Dans un monde idéal, Houle ne prendra pas le départ de la « doyenne des classiques », dimanche, dans l’optique de se reposer « pour l’échéance la plus importante de la saison, le Tour de Suisse et le Tour de France ».

« J’ai déjà le regard tourné vers ça. J’ai prolongé ma saison des classiques pour essayer d’épauler Mike au maximum. Je ne devais pas faire l’Amstel Gold Race, mais on avait des gars malades et ça a eu un impact sur mon programme. J’ai peut-être atteint ma limite pour ce printemps dont je suis déçu, en fin de compte. Je n’avais pas la santé, j’ai fait mon possible, mais je veux plus que ça et je suis capable de faire mieux que ça. C’est un printemps à oublier, définitivement. »

Michael Woods souhaite « une course dure » dans l’espoir « d’être en mesure de faire quelque chose dans le final » de Liège-Bastogne-Liège, où il a fini parmi les dix premiers à ses six derniers départs, dont une deuxième place en 2018.

Le retour d’altitude du champion mondial Remco Evenepoel, tenant du titre, risque d’en faire la course « la plus compétitive de l’année » aux yeux de Pogačar, sacré en 2021.

« J’espère aussi que Pogačar et Evenepoel auront une journée compliquée parce que ce sera dur de les battre », a concédé Woods.

Pogačar tentera de devenir le troisième cycliste et le premier depuis Philippe Gilbert, en 2011, à réaliser le triplé ardennais.

Impériale Vollering

PHOTO GEERT VANDEN WIJNGAERT, ASSOCIATED PRESS

La Néerlandaise Demi Vollering

Impériale, Demi Vollering a dominé d’une tête et des épaules l’épreuve féminine disputée quelques heures plus tôt. La Néerlandaise de SD Worx a franchi l’interminable Mur en première place du début à la fin, sans jamais se lever de sa selle. Vollering a donc poursuivi sa saison magique après ses victoires aux Strade Bianche, à travers la Flandre et à l’Amstel Gold Race dimanche. Guidée par sa directrice sportive Anna van der Breggen, sacrée sept fois de suite à la Flèche, elle a largement devancé la championne allemande Liane Lippert (Movistar) et la minuscule Italienne Gaia Realini (Trek).

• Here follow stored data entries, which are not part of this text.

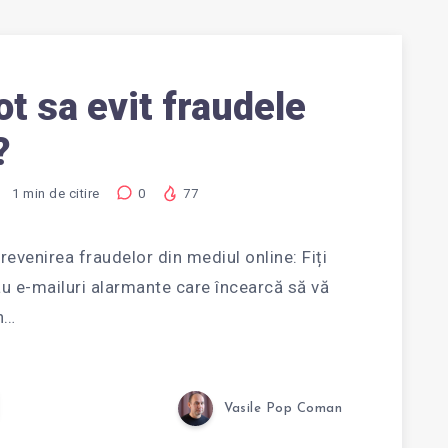
t sa evit fraudele
?
1
min de citire
0
77
evenirea fraudelor din mediul online: Fiți
u e-mailuri alarmante care încearcă să vă
n…
Vasile Pop Coman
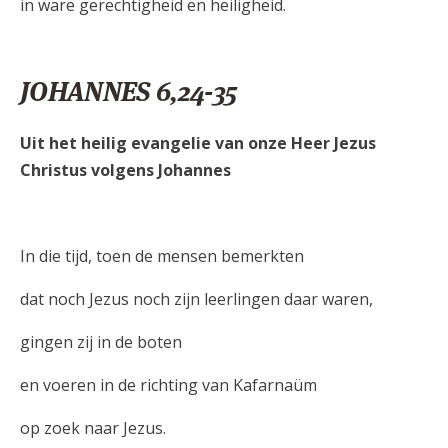
in ware gerechtigheid en heiligheid.
JOHANNES 6,24-35
Uit het heilig evangelie van onze Heer Jezus
Christus volgens Johannes
In die tijd, toen de mensen bemerkten
dat noch Jezus noch zijn leerlingen daar waren,
gingen zij in de boten
en voeren in de richting van Kafarnaüm
op zoek naar Jezus.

L’Abitibienne Olivia Baril (UAE), 64e, a épaulé sa coéquipière Silvia Persico, 8e. Avec une vingtaine de kilomètres à faire, Magdeleine Vallières-Mill (EF) a fait une visite sans gravité dans un caniveau. La Sherbrookoise de 21 ans n’a cependant pas été en mesure de revenir dans le peloton qui accélérait et a dû se contenter de la 80place. Ralentie par des allergies, Simone Boilard (St Michel-Mavic-Auber93) a fini 94e, tandis que Gabrielle Pilote Fortin (Cofidis) n’a pas terminé.